** Texto fornecido **
Em Cockeyd: Gems fron the memory of a nutty cameraman (1925), Alvin Kenechte, realizou neste filme de apenas três minutos experimentos de sobreposição de imagens através da subdivisão da tela de forma inteligente e divertida criando efeitos surreais como um homem comendo uma lâmpada incandescente, pessoas, edifícios, carros, aviões, trens desaparecendo e reaparecendo, entre as cenas intrigantes que apresentadas pelo autor, evidenciam através do insólito confundir, e questionar a sanidade do expectador.

“Anemic Cinema” (1926) 6 min. – Marcel Duchamp

O primeiro filme de Marcel Duchamp “Anemic Cinema” (1926), cujo título brinca com as letras da palavra cinema, põe em movimento esferas rotatórias ou rotoreliefs (discos em que Duchamp desenhou linhas e círculos concêntricos e excêntricos) que, ao girarem, provocam no espectador uma sensação estranha, como uma nova dimensão. Inscritas nos espirais, as letras vão formando frases indecifráveis, compondo um dos fenômenos visuais mais puros, sensíveis e fascinantes, em uma tentativa de se produzir filmes estereoscópicos.

** Objetivo do exercício **
Transcreva sem alterações o trecho do texto sobre cinema experimental que vai de "Em Cockeyd: Gems" até "sanidade do expectador.".

** Dados **
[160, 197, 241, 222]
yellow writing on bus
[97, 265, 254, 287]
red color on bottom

** Resposta **
Em Cockeyd: Gems fron the memory of a nutty cameraman (1925), Alvin Kenechte, realizou neste filme de apenas três minutos experimentos de sobreposição de imagens através da subdivisão da tela de forma inteligente e divertida criando efeitos surreais como um homem comendo uma lâmpada incandescente, pessoas, edifícios, carros, aviões, trens desaparecendo e reaparecendo, entre as cenas intrigantes que apresentadas pelo autor, evidenciam através do insólito confundir, e questionar a sanidade do expectador.